First, one of the two Genius organizers will help purge a room of clutter and order items into three categories: keep, toss or donate.
If you prefer to sell some of your possessions rather than tossing or donating them. Genius will sell high-end, designer items for them on eBay for 35 percent of the final profit.
After the initial purge, it’s time for the organizing to begin.
“You need to use the actual storage spaces in your home as your parameter,” says Abramovici. “Feel free to fill your closet bar with clothes. But if it gets full, don’t hang something on your exercise bike. That is the moment you create clutter.”
During sessions, Abramovici and Wright recommend additional storage tools from affordable places like The Container Store or IKEA that the client can purchase. If you have no time for shopping, they will do it for you, bring it back to your home, and put your things away.
While both of Genius Organizing’s principals are equally organized, they differ slightly in their approaches. Abramovici typically works with clients who are eager to de-clutter but reluctant to part with physical papers, and shows them filing systems that get the piles out of the way.
Wright, on the other hand, encourages customers to go paperless, helping them set up bill pay online and showing them how to use other time-saving digitizing tools. She regularly scans stacks of papers and photos so that people can toss hard copies, but retain the memories.
If a client has a particularly cumbersome load of papers, Genius charges $30 per hour for additional scanning.
“Some people’s closets look like stores when we’re done,” says Abramovici. “Their desks are immaculate. They have bags of stuff to donate to charity. It’s a win!”
In addition to general organizing, Genius also does pre-moving purges, helping clients part with unneeded belongings before relocating.

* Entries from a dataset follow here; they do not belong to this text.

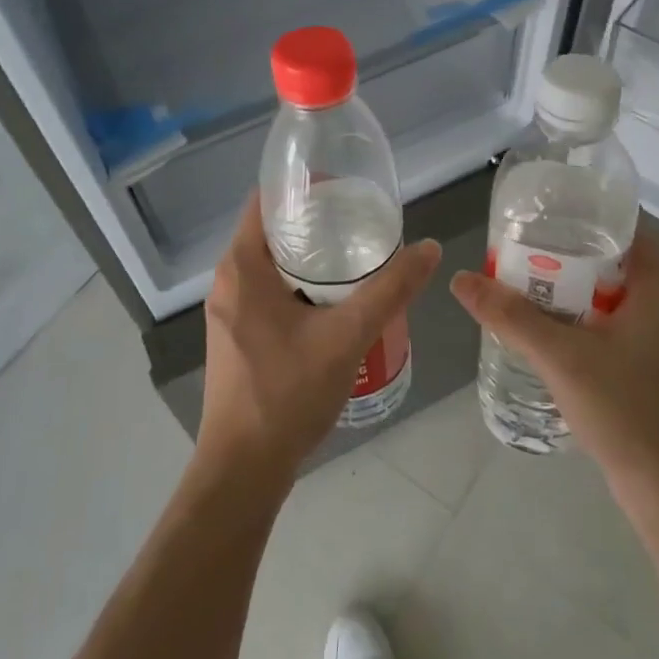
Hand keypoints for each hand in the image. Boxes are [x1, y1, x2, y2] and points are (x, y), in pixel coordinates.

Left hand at [199, 193, 441, 493]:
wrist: (243, 469)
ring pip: (273, 265)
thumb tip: (429, 247)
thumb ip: (390, 289)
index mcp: (242, 266)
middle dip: (317, 224)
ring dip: (312, 257)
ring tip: (359, 256)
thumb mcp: (347, 336)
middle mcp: (228, 281)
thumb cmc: (287, 393)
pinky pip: (270, 292)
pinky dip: (301, 285)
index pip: (267, 201)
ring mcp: (230, 311)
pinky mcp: (238, 336)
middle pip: (273, 232)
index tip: (347, 189)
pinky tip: (338, 300)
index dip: (305, 188)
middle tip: (364, 223)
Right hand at [451, 232, 658, 502]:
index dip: (580, 213)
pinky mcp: (640, 362)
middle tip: (515, 245)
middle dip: (562, 250)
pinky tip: (539, 324)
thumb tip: (461, 279)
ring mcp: (651, 335)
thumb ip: (511, 316)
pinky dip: (573, 314)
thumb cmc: (625, 409)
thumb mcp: (561, 356)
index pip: (620, 226)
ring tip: (517, 277)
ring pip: (603, 292)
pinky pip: (603, 321)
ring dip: (565, 285)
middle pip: (607, 258)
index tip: (538, 211)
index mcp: (656, 286)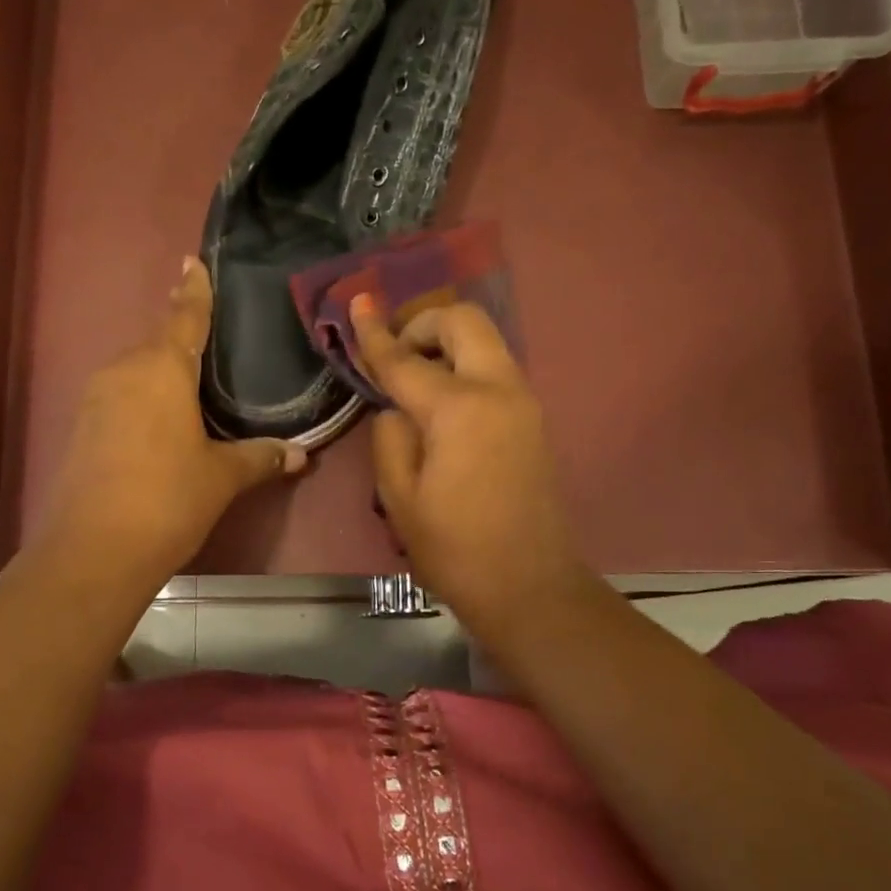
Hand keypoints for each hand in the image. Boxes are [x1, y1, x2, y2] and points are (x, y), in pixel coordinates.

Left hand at [40, 258, 306, 588]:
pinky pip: (120, 399)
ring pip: (136, 373)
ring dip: (161, 376)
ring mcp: (96, 398)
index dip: (193, 290)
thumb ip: (260, 458)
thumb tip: (300, 455)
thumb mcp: (222, 477)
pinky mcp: (81, 428)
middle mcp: (124, 371)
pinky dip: (142, 402)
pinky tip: (158, 426)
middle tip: (210, 344)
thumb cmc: (168, 498)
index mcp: (162, 368)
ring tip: (189, 392)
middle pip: (158, 344)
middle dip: (181, 341)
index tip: (191, 260)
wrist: (94, 549)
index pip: (184, 317)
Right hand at [352, 295, 590, 638]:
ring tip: (413, 378)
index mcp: (459, 410)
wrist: (529, 586)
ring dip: (446, 344)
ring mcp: (523, 402)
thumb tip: (396, 408)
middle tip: (394, 354)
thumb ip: (390, 437)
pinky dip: (464, 366)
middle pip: (464, 322)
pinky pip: (495, 369)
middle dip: (423, 323)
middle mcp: (498, 390)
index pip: (406, 360)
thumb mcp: (399, 497)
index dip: (374, 333)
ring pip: (485, 341)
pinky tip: (441, 402)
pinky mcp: (533, 419)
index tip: (357, 303)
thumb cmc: (454, 549)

They then help you pack up your stuff and unpack in your new place after the move.
For those who need guidance but feel they can do the physical work themselves, Genius also offers a one-hour consultation. For a $100 fee, Abramovici or Wright will tour your home, offer advice on changes to make, give storage item recommendations and leave you prepared to start and finish your own organizing project.
Tips for getting (and staying) organized
- A little bit of maintenance goes a long way: “You can do five minutes of work each evening instead of eight hours of work with us,” says Abramovici. Put your clothes away after work instead of tossing them on the floor. Fold your laundry immediately instead of leaving it in the basket. Throw away your junk mail as it comes in. You may have to force yourself at first, but it’ll eventually become a habit.
- Reduce the amount of paper that enters your home: Avoid taking receipts. Go paperless with bills. And cancel subscriptions to magazines that tend to stack up unread on your nightstand. If you don’t have clutter, you can’t get cluttered.
- Make kits: Keep related items together so as to make your life more efficient, advises Abramovici. Put a towel, a blanket, some sunscreen and a hat into a beach bag. “With this kind of advance prep, you can jump out the door in two minutes and head to the beach instead of searching for each of these items individually,” she says. Abramovici also tells clients to keep twine and scissors in their recycling bins to speed up the newspaper-binding process.
- Dual-purpose furniture: Buy an ottoman with interior storage space or a bed with a mattress that lifts up to reveals storage space inside so you can hide the books that don’t fit onto your shelves or your son’s prized collection of board games, counsels Abramovici. “You can multi-purpose furniture, and re-purpose storage items,” she says, noting that she’s even taken clear plastic shoe bags and turned them into toiletry-holders for customers who lacked adequate space to store shampoo.